━━━ PROVIDED RECORDS ━━━

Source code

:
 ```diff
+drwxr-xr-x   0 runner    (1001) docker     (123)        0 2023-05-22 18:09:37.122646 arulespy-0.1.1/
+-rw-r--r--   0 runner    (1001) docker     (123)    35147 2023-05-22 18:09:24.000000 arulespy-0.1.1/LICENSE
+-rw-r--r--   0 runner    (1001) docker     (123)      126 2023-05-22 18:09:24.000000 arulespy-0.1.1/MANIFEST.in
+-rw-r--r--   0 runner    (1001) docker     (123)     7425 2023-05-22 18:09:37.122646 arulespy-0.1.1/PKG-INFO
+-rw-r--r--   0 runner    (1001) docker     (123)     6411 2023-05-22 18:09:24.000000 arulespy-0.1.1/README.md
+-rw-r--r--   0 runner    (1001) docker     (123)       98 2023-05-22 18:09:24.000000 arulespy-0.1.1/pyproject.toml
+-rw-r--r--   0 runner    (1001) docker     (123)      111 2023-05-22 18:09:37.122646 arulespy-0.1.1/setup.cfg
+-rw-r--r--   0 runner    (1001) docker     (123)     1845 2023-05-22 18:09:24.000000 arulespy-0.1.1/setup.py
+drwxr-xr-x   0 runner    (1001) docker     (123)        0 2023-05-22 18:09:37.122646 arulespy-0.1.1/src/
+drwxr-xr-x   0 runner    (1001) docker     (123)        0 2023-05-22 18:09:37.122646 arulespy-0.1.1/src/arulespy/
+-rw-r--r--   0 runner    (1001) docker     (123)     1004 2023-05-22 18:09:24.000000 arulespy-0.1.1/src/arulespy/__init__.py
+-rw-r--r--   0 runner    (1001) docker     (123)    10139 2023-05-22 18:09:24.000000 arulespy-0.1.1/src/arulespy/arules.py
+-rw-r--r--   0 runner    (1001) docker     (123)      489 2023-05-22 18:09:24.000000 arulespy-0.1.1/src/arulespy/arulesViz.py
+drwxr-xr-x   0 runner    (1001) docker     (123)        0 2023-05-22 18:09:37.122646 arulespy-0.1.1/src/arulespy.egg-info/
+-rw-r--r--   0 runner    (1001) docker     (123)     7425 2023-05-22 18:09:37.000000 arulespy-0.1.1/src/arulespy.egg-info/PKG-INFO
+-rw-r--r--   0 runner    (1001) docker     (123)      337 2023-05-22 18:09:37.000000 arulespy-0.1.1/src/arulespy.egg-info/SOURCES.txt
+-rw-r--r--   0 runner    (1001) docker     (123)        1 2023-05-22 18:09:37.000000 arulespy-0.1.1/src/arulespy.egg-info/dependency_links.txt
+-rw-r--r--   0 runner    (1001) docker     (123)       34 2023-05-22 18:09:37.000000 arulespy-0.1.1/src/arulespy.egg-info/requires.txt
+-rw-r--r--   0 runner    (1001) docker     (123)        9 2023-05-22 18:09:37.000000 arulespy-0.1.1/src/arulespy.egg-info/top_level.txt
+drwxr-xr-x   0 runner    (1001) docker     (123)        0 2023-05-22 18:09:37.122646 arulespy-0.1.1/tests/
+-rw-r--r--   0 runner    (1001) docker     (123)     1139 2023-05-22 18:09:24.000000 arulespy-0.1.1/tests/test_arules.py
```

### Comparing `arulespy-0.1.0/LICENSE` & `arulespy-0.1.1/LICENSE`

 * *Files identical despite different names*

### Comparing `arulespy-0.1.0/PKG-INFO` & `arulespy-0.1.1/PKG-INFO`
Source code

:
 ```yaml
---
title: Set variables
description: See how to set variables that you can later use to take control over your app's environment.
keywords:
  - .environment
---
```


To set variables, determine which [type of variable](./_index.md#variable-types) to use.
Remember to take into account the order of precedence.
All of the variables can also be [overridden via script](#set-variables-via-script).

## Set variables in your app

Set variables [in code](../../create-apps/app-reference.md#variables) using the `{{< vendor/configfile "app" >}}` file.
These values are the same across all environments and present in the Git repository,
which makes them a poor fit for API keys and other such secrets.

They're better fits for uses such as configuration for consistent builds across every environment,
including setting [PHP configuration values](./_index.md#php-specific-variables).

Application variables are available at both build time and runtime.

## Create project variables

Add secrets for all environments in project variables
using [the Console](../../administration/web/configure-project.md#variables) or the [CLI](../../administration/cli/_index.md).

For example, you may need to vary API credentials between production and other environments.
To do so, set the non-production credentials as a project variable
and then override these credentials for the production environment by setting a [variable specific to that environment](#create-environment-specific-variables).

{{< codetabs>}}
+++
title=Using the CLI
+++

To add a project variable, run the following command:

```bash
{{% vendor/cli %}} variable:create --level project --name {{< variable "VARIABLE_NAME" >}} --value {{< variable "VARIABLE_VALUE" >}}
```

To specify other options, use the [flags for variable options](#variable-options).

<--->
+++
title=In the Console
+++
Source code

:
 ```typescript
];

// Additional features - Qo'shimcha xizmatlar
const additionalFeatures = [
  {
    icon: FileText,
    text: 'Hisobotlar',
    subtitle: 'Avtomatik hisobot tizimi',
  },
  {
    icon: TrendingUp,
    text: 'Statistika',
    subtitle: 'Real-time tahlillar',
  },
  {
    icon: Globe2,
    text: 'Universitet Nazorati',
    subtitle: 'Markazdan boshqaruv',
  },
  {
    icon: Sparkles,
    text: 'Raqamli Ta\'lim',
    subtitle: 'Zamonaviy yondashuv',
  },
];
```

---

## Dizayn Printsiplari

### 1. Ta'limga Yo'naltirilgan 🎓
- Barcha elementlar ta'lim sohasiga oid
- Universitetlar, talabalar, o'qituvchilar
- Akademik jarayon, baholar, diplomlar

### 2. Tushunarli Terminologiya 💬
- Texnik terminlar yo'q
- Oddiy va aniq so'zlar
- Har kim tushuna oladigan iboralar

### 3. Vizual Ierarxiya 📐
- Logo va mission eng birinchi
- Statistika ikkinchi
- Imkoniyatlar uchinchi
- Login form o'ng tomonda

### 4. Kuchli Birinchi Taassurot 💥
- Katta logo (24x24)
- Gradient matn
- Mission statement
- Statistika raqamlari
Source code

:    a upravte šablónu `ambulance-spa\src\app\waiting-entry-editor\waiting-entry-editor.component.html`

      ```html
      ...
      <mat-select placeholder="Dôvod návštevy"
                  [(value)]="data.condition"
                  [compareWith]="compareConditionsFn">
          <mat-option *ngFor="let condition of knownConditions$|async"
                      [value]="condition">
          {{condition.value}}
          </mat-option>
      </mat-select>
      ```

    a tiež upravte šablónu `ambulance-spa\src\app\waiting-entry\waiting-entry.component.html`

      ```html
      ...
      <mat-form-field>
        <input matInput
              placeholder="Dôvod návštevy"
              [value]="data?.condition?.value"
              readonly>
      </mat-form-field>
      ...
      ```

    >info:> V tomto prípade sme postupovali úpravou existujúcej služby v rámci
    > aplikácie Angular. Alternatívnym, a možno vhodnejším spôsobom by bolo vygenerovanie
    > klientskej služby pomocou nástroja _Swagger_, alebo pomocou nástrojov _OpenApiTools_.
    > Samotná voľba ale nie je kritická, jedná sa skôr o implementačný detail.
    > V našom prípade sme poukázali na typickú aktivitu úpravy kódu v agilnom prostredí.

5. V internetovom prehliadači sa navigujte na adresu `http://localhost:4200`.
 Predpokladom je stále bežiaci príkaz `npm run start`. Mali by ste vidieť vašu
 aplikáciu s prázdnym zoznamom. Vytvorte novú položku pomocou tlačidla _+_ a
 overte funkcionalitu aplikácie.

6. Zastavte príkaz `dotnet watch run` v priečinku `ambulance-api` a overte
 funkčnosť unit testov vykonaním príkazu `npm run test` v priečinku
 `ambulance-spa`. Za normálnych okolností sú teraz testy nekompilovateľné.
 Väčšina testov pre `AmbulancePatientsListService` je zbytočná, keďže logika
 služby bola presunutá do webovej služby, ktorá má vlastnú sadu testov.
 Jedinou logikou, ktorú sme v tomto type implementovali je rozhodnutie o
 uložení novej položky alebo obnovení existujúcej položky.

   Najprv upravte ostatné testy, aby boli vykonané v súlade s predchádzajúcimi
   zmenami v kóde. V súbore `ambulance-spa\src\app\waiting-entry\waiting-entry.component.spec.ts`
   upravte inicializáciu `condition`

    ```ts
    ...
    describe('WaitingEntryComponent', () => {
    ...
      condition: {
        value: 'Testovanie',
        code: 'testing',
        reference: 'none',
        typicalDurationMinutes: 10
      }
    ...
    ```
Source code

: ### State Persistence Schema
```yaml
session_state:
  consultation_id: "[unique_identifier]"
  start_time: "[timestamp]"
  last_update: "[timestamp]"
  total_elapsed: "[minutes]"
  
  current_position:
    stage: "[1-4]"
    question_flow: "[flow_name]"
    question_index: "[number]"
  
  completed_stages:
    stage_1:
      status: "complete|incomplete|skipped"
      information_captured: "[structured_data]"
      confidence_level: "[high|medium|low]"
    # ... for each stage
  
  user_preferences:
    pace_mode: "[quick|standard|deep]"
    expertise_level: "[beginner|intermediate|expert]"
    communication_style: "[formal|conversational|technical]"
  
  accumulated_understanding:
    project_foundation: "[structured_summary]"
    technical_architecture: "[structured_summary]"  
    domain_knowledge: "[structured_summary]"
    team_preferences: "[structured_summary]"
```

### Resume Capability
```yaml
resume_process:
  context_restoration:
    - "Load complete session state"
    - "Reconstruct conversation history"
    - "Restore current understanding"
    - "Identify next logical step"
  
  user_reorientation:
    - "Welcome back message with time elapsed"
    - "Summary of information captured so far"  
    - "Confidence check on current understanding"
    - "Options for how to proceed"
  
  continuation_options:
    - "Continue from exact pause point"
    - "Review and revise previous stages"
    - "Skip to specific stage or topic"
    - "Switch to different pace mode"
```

━━━

### WHAT THE TASK REQUIRES
Using the material above, transcribe exactly the lines from the line with "5. V internetovom" to the line with "6. Zastavte príkaz"; both count, and nothing else goes in.

### RESULT BELOW
5. V internetovom prehliadači sa navigujte na adresu `http://localhost:4200`.
 Predpokladom je stále bežiaci príkaz `npm run start`. Mali by ste vidieť vašu
 aplikáciu s prázdnym zoznamom. Vytvorte novú položku pomocou tlačidla _+_ a
 overte funkcionalitu aplikácie.

6. Zastavte príkaz `dotnet watch run` v priečinku `ambulance-api` a overte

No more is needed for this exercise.